A new set of Garda allegations - Immediate action is essential

The claim is based on information, given in recent days to Dáil Public Accounts Committee chairman Fianna Fáil's John McGuinness, by garda whistle blower and Traffic Corps officer Sgt Maurice McCabe. They were published by The Sunday Times.
Sgt McCabe insists that that the abuses remain widespread and continue on a "wholesale" basis despite repeated assurances from the highest levels of garda management that the inappropriate practice had ceased. The allegation takes on an even more serious aspect because Sgt McCabe has told Mr McGuinnness that he had made an official report on the ongoing misuse of power but to no avail.
The direct implications are so challenging for Government that they cannot be ignored. Neither can they be long-fingered, an immediate and convincing response is essential.
The very least that should happen is that the appointment of a new commissioner be deferred until after the allegations are assessed. If they are upheld then the case for appointing someone from outside the force becomes almost impossible to dismiss. If they are not then the public can feel comfortable if an insider is appointed.
The latest round of allegations suggest that garda management is incapable of controlling or disciplining the force. It also suggests that what seems a considerable number of officers imagine they can behave with impunity and that the law need not be applied if they feel it an intrusion or inconvenient. These are the characteristics of a bent police force let loose in a banana republic.

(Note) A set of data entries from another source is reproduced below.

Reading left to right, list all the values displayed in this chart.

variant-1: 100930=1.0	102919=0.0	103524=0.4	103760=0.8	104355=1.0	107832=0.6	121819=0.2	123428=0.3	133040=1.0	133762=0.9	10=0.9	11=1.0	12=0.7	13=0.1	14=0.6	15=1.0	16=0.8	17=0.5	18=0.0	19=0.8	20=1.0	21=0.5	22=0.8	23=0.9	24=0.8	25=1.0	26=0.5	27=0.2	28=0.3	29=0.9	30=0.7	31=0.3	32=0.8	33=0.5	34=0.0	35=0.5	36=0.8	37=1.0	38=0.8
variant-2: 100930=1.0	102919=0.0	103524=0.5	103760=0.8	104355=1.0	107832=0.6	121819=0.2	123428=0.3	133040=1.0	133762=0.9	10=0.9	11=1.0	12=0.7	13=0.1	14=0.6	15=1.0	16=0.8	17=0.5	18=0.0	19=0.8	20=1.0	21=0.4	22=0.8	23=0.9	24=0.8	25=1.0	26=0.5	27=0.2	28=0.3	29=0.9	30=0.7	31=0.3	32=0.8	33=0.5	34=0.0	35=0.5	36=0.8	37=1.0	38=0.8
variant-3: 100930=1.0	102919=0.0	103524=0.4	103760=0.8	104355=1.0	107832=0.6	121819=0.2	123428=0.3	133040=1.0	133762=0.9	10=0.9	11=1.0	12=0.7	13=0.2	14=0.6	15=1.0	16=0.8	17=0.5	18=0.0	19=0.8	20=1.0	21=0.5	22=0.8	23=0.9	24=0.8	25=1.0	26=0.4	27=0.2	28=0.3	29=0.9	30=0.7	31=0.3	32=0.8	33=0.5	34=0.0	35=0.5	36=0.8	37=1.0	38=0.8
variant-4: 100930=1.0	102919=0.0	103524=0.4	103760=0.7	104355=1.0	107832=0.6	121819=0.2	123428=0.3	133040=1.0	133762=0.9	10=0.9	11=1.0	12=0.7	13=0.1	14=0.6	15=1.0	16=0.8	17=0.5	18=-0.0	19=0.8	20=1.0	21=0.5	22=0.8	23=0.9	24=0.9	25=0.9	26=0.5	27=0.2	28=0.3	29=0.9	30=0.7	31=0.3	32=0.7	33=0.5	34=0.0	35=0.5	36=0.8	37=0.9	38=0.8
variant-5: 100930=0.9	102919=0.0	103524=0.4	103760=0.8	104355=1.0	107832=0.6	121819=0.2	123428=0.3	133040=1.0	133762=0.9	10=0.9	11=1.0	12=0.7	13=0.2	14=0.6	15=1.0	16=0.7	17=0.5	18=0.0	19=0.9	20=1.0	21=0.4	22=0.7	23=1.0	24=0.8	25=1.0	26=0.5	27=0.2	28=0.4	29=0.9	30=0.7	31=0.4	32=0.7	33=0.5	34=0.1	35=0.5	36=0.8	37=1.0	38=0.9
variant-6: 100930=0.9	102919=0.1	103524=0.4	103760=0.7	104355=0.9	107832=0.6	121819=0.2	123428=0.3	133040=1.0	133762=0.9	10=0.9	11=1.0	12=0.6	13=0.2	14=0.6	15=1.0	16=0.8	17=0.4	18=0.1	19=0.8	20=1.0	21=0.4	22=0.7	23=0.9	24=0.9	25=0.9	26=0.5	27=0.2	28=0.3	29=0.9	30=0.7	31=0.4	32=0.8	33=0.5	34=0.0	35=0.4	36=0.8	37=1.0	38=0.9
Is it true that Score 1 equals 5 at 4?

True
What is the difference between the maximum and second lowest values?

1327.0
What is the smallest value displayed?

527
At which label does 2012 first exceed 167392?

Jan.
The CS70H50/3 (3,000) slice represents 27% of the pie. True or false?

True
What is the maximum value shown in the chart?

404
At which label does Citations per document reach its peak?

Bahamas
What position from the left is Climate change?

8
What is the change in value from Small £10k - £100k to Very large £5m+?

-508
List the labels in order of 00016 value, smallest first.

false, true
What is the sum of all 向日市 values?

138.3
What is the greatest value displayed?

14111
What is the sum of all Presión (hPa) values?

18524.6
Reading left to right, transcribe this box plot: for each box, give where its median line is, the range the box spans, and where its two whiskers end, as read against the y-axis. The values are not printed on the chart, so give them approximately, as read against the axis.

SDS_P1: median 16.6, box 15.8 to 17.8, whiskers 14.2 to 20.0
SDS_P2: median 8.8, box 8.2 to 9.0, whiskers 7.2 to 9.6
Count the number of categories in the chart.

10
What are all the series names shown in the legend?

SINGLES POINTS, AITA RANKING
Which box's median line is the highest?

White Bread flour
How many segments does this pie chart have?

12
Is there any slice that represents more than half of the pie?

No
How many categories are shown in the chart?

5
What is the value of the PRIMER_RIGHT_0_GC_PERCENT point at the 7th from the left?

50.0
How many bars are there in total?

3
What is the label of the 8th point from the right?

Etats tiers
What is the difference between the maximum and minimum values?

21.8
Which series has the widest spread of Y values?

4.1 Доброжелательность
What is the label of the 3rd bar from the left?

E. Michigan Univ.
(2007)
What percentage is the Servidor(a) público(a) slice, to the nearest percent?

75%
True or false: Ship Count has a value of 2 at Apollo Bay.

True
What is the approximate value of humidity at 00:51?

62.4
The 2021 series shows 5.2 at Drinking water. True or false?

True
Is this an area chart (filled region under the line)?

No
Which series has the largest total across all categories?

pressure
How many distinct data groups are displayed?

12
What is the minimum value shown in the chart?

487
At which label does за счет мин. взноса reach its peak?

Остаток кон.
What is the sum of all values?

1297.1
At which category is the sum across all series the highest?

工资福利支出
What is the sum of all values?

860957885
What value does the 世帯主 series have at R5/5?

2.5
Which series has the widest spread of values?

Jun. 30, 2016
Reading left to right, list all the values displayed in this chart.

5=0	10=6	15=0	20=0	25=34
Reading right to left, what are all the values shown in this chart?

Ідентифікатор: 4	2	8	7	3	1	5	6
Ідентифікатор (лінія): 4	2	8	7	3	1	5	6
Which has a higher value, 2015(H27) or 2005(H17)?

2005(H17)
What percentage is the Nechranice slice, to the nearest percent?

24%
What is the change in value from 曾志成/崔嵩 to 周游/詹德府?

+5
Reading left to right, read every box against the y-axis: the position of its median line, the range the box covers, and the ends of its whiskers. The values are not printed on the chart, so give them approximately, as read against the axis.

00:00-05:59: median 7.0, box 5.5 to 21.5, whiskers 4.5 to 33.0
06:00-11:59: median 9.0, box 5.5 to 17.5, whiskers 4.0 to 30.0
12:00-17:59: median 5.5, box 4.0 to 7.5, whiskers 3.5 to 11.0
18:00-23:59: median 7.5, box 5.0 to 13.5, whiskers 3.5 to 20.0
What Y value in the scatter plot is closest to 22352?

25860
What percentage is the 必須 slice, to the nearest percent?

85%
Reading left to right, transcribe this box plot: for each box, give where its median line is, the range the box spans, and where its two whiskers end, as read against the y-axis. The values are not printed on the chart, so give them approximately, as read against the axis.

That these startling allegations come fast on the heels of the opening round of a scandal linked to the resignation of former Minister for Justice Alan Shatter, the resignation, though the widespread belief is that he was fired, of Garda Commissioner Martin Callinan and the removal of the Garda Confidential Recipient Oliver Connolly from office puts the scale of the issues in play in an alarm-bell perspective.
It should be remembered that Sgt McCabe's first round of allegations about traffic points legislation being abused were ignored, dismissed as fantasy and, in testimony given to a Dáil Committee by then Garda Commissioner Martin Callinan, described as "disgusting". But most importantly it must be remembered that his allegations were upheld by the Guerin report which was published in May. That vindication gives the weight to Sgt McCabe's latest allegations which undermines further the credibility of An Garda Siochana.
We, and it must be assumed and hoped, that the great majority of gardaí cannot afford or tolerate this malpractice and its consequences. Neither can the damage the claims do to the essential relationship between police and citizens be tolerated. An unambiguous and early statement for the garda representative organisations is essential. one that reassures the public that the malpractice described by Sgt McCabe will neither be tolerated or defended by those organisations.